Margarida: Parece-me que esta é uma pergunta que poderia responder sempre de forma diferente, dependendo da altura em que a penso. Tenho tendência para procurar a autenticidade, sendo que posso referir aqui a Hannah Arendt enquanto uma referência, embora não me dedique à escrita de textos políticos, revejo-me no compromisso de Hannah com a verdade. Posso afirmar com alguma certeza que a atitude me influencia mais do que o resultado final, sendo que na procura pela minha própria autenticidade reconheço uma necessidade de dedicação ao pensamento crítico e procuro também influências com essa dedicação, sejam elas mais eruditas ou pop, atrai-me a liberdade de pensamento e, consequentemente, a liberdade de comportamento.

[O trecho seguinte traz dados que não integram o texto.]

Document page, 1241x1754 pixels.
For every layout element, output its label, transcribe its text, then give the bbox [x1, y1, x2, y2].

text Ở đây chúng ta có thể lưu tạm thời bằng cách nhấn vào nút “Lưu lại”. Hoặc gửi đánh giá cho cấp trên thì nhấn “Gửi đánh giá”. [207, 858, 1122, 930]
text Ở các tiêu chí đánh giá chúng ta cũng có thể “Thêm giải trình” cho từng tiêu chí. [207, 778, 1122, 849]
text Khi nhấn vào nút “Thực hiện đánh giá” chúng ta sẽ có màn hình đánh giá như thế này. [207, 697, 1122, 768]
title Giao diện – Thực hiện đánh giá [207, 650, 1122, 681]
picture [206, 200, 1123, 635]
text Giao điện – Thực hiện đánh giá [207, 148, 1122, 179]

Mariana: diria que o meu foco teórico e artistico é na emancipação para lá de estereótipos sociais, especificamente impositivos quanto a questões de género ou modelação do eu-físico primordial. Nesse sentido e de forma abrangente, artistas como Helena Almeida, Cassi Namoda, Louise Bourgeois, Paula Rego, Lexie Smyth, Nancy Spero, ou Francesca Woodman são referências que respeito e a que recorro; sendo que o mais me inspira, um pouco como à Margarida, é uma conduta para com a vida, mais do que o que é objetivamente produzido nas suas práticas. Além disso, sinto uma grande ligação à herança açoreana do meu lado materno, e à valorização da terra enquanto meio de crescimento e sustento do lado paterno.
Que projetos/ações estão por vir em 2022?

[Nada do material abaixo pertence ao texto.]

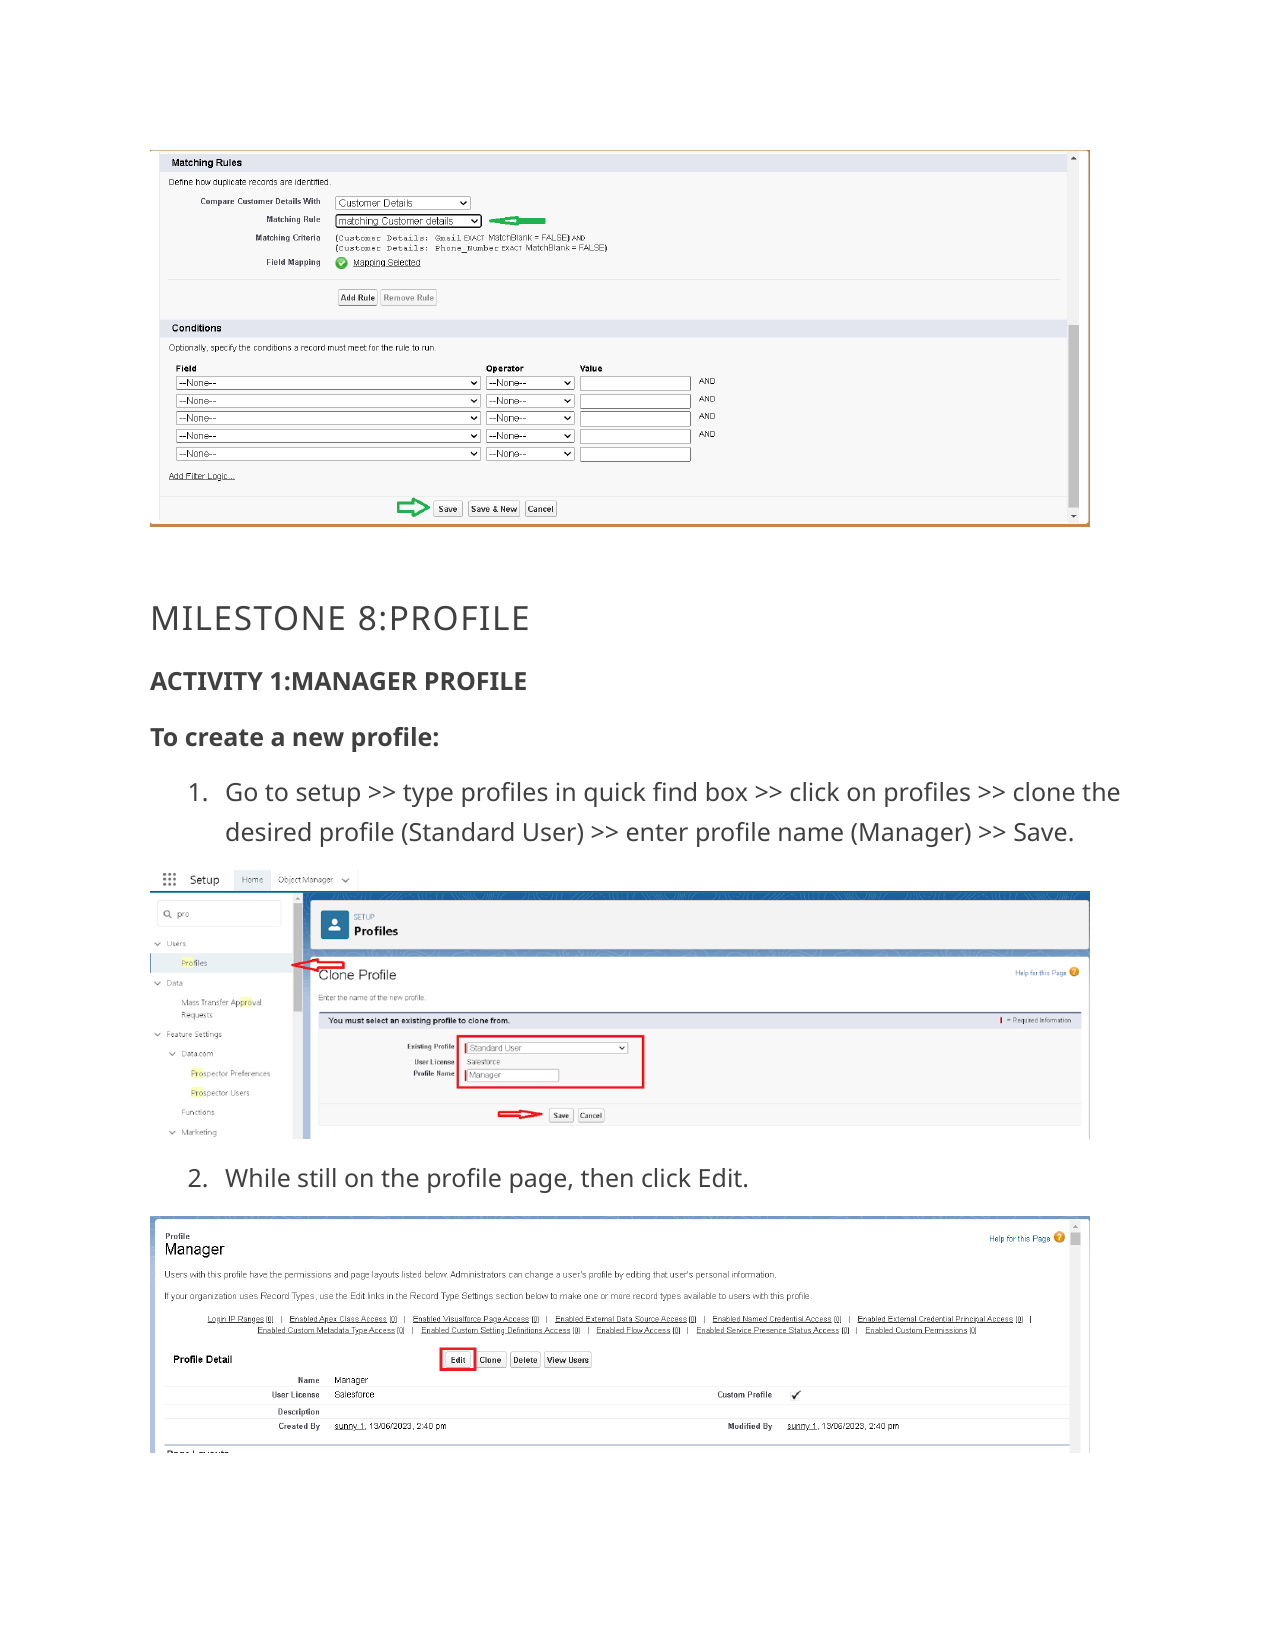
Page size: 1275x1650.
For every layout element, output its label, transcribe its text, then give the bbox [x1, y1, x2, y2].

subtitle MILESTONE 8:PROFILE [150, 548, 1125, 640]
picture [150, 150, 1090, 527]
list Go to setup >> type profiles in quick find box >> click on profiles >> clone the desired profile (Standard User) >> enter profile name (Manager) >> Save. [187, 775, 1125, 848]
text To create a new profile: [150, 719, 1125, 753]
picture [150, 1216, 1090, 1453]
text ACTIVITY 1:MANAGER PROFILE [150, 663, 1125, 697]
list While still on the profile page, then click Edit. [187, 1161, 1125, 1194]
picture [150, 870, 1090, 1139]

Tivemos uma exposição muito especial em parceria com o Observatorio Paralaxe agora em Junho, que foi uma excelente e muito apreciada oportunidade de fazer curadoria de trabalho de arquivo e processual de uma forma que nos é nova. Teremos também um lançamento-exposição que marcará o novo número da dose em Outubro - com detalhes específicos a anunciar em breve - e uma exposição a inaugurar em Setembro no Espaço Pontes do Fundão, com obras site-specific de dois artistas publicados nos nossos números anteriores.